Of course, the actions taken by our elite with their super cars, to uphold the traffic laws of Sri Lanka leave much to be desired.

b) Why do the authorities allow our roads and highways to be used for high-speed driving? Colombo, being the metropolis that it has become with the new developments, has heavy vehicular and pedestrian traffic most times of the day and some traffic at night. It is the undeniable right of every citizen to be able to use public roads safely at all times.

c) If the Police do not have adequate man-power to cover the major roads, a computerised system of cameras must be installed to detect high-speed driving and other traffic offences and, issue the offenders with a charge-sheet and a fine automatically. Such systems are in use in most cities of the developed world, which help to deter corrupt practices we hear so much about.

d) Another practical and useful way to limit high-speed driving, especially in the outstations is to have ‘road bumps’ with yellow stripes at pedestrian crossings with adequate street lighting. When the authorities are able to spend millions of rupees to beautify pavements, it is regrettable to note that sufficient attention is not paid to have proper pedestrian crossings with an island in the middle and adequate lighting.

e) On a ‘one way’ road such as R. A. De Mel Mawatha, which has a large number of by-lanes feeding into it, a practical way to limit the speed of motorists is to have the traffic lights flashing ‘Amber’ where there are such intersections, instead of having all the lights permanently ‘Green’ after midnight, as was the case on the day the said incident.

f) I am given to understand, where there are no signs put up to limit speed, motorists can drive at a maximum of 70 Km/hour. If the authorities do not have adequate funds to put up speed limiting signs, I am sure there will be several organisations which will volunteer to install such signs, if requested.

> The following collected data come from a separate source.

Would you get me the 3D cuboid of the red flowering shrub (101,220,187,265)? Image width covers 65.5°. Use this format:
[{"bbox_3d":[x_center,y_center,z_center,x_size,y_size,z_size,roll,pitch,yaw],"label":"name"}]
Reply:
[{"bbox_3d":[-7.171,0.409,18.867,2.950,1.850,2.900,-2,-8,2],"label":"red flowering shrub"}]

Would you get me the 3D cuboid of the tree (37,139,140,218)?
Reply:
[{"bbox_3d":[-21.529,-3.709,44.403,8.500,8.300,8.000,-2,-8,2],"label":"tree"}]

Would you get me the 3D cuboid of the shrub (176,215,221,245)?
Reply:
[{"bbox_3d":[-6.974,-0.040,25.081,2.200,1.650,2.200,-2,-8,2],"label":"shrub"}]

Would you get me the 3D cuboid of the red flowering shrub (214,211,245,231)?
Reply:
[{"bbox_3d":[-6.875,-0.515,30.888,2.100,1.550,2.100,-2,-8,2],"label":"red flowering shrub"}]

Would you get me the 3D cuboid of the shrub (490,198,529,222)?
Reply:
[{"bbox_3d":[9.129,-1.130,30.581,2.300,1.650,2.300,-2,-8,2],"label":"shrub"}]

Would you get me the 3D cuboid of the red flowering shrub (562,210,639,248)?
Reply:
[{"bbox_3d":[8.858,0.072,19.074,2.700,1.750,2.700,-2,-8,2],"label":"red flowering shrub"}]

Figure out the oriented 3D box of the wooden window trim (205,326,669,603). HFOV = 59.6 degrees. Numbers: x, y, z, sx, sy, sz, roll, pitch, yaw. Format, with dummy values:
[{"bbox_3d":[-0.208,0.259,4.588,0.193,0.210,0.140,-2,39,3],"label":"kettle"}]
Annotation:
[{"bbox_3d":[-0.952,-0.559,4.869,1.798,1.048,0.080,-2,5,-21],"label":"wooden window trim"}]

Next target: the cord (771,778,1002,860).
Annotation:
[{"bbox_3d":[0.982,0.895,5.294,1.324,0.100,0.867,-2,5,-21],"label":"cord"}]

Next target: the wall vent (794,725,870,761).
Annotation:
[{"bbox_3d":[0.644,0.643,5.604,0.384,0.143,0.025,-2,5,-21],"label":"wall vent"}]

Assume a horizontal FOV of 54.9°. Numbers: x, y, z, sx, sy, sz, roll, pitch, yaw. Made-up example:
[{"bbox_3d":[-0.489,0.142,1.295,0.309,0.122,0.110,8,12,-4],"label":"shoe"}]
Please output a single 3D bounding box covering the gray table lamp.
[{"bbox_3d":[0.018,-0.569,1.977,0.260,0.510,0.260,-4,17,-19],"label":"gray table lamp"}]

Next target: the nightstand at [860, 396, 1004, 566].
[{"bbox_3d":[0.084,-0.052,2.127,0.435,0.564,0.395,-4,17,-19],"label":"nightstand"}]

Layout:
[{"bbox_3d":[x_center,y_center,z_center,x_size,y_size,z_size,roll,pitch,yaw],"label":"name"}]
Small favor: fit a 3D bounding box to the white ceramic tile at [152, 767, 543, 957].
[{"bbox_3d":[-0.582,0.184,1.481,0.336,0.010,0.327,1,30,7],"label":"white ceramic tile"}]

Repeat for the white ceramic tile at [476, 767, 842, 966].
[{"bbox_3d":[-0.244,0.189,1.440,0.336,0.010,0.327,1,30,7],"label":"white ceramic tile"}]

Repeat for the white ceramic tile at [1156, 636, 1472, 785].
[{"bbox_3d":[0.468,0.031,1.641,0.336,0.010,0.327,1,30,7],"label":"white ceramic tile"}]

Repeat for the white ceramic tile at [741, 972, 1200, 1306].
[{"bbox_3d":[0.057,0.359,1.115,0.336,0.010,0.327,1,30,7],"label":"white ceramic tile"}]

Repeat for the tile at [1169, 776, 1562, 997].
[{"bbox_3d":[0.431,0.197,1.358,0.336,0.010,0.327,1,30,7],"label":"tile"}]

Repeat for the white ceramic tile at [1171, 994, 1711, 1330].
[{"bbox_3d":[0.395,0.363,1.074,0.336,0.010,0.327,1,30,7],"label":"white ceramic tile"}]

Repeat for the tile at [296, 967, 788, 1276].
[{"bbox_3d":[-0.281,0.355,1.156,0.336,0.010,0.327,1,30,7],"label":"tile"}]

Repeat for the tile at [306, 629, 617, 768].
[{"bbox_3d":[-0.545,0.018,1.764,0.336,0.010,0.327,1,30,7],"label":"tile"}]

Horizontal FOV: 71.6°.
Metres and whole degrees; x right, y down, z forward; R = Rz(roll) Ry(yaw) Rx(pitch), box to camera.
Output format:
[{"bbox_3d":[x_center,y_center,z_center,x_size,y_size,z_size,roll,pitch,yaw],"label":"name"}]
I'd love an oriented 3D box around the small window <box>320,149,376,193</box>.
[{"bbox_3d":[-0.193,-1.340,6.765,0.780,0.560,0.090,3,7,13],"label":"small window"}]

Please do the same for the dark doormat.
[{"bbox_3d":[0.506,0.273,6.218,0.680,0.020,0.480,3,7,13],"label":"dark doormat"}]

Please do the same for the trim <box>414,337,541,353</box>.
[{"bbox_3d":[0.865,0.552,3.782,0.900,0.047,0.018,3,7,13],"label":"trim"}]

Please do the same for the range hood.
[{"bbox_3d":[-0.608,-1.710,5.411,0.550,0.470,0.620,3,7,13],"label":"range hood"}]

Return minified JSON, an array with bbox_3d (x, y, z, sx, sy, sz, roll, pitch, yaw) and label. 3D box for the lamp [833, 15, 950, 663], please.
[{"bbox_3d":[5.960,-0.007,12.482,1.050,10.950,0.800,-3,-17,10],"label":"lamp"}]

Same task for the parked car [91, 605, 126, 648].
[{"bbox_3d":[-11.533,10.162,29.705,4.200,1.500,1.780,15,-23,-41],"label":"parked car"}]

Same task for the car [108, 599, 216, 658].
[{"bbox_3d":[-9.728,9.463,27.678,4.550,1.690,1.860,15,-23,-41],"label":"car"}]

g) In the present scenario, without stabbing, poisoning or shooting an enemy which would result in life imprisonment when proven guilty, it would be far easier for a gangster to await an opportune moment and ‘run the enemy down’ by car and then, get away with an insignificant penalty and a suspended prison term. Are our traffic laws archaic?

It is not the intention of the writer to critique the existing traffic system or the applicable ‘road rules’. However, as most of the deaths reported involve either the three wheelers, motorcyclists or passenger transport buses, which appear to have their own set of ‘road rules’, it is important to re-evaluate the existing traffic laws and lay down some important guidelines, for all drivers of motor vehicles.

We, together with the friends of Dimitra at NIBM, NSBM and fellow old boys of Royal College, all concerned parents and well-wishers, intend to start an awareness campaign, to prevent the unwarranted ‘ROADKILL’ of innocent people from all walks of life. We will convey the message that, ‘IT COULD BE YOUR LOVED ONE WHO MAY BE THE NEXT VICTIM OF A ‘ROADKILL’, unless firm action is taken to prevent callous, careless and drunken driving.

This article is written without prejudice and in no way is intended to bring disrepute to the Police Department which is, no doubt, trying its best to curtail the current spate of accidents, with its limited resources.